**Исходный текст:**
+ + +

Идеальный пейзаж сегодня: интервью с Ярославом Присяжнюком

Ярослав Присяжнюк продолжает творческий поиск, объединив элементы классической живописи и современных медиа в своем последнем проекте "Краєвид: иллюзии", который прошел в Щербенко Арт Центре летом 2016 года. Художник продолжил свою серию проектов "Краєвид", следуя утопическому стремлению создать идеальный пейзаж. Команда ЩАЦ пообщалась с Ярославом Присяжнюком о роли пейзажа в общей визуальной культуре и о пейзаже в искусстве, о послании, которое несут его работы и об идее иллюзии, которая проходит сквозь его проекты.

 

Ярослав, вы последовательно работаете с жанром пейзажа, поэтапно включая свои проекты в единую серию под названием "Краєвид". Сперва это был проект "Краєвид: enter" (как бы начало ваших поисков в рамках этого жанра), потом "Краєвид: layers" (художественное наслоение воспринимаемого ландшафта, углубление, развитие этого исследования), и теперь – "Краєвид: illusions". Что означает это подназвание – насколько важен для вас на этом этапе акцент на иллюзорности воспринимаемого мира?

+ + +

**Исходные строки:**
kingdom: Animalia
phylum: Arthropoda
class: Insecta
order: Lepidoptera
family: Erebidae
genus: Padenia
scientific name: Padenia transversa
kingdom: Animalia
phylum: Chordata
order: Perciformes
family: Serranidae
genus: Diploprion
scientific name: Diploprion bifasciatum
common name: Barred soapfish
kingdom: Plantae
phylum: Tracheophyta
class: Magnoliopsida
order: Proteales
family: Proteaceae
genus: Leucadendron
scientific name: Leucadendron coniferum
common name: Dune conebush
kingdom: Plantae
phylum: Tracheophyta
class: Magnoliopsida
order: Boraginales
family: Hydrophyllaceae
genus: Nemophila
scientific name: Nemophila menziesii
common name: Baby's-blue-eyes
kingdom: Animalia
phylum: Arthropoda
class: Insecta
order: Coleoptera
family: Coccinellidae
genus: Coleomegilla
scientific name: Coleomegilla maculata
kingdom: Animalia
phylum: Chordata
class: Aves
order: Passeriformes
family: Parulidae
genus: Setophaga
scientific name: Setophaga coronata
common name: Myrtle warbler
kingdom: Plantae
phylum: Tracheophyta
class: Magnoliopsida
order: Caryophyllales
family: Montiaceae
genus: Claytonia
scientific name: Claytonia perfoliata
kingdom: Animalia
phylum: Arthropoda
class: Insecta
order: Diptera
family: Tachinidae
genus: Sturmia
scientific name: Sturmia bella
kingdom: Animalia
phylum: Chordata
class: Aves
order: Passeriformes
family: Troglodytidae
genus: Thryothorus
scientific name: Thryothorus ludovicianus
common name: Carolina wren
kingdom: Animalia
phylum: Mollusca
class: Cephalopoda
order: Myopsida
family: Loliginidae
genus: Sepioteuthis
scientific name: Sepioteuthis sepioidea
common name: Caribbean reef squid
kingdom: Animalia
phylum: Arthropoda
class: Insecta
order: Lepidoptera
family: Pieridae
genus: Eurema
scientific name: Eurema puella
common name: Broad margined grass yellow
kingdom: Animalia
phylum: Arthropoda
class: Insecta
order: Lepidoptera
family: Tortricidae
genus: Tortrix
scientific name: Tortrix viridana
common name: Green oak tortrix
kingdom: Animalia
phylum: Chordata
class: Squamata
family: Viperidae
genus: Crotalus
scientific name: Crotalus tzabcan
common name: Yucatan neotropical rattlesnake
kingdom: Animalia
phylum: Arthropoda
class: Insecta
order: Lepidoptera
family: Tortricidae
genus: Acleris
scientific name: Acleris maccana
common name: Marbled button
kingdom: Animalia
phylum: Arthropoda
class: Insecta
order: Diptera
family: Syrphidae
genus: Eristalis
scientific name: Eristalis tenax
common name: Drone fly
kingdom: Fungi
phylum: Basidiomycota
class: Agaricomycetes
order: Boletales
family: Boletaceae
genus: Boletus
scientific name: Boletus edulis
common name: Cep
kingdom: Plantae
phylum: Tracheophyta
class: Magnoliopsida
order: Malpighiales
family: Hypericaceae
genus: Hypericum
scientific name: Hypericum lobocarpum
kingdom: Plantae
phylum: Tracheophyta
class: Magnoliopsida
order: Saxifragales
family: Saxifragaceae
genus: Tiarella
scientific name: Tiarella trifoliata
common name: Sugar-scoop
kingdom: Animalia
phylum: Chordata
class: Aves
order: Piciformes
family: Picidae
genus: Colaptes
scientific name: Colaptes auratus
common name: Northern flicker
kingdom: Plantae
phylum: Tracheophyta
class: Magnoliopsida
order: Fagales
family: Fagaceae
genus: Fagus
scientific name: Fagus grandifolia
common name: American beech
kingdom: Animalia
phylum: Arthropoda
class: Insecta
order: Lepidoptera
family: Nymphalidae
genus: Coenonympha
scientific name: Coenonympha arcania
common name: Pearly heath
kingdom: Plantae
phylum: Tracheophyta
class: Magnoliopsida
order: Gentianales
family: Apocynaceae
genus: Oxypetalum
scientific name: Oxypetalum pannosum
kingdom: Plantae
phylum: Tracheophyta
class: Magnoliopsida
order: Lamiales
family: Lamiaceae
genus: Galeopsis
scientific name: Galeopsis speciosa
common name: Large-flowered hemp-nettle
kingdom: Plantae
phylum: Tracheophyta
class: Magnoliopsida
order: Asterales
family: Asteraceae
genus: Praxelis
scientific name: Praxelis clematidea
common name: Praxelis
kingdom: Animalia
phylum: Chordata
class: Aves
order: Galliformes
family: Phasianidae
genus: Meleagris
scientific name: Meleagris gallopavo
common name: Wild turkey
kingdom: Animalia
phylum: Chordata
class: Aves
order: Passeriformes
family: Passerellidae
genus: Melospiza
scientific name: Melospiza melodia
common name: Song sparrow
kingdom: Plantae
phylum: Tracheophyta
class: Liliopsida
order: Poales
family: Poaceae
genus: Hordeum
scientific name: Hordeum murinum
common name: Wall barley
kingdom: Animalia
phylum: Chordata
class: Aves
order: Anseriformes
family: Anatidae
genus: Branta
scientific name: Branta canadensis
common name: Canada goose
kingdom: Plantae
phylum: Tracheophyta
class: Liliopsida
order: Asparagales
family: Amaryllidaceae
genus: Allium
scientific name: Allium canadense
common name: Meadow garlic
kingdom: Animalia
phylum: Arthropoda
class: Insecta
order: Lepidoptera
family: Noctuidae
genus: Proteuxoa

+ + +

**Задание:**
Изложите вступление к интервью с Ярославом Присяжнюком в двух предложениях. Строки здесь не используются.

**Результат:**
Ярослав Присяжнюк объединил элементы классической живописи и современных медиа в проекте «Краєвид: иллюзии», который прошел летом 2016 года в Щербенко Арт Центре и продолжил серию «Краєвид» в утопическом стремлении создать идеальный пейзаж. Команда ЩАЦ побеседовала с художником о роли пейзажа в визуальной культуре и в искусстве, о послании его работ и об идее иллюзии, проходящей сквозь его проекты.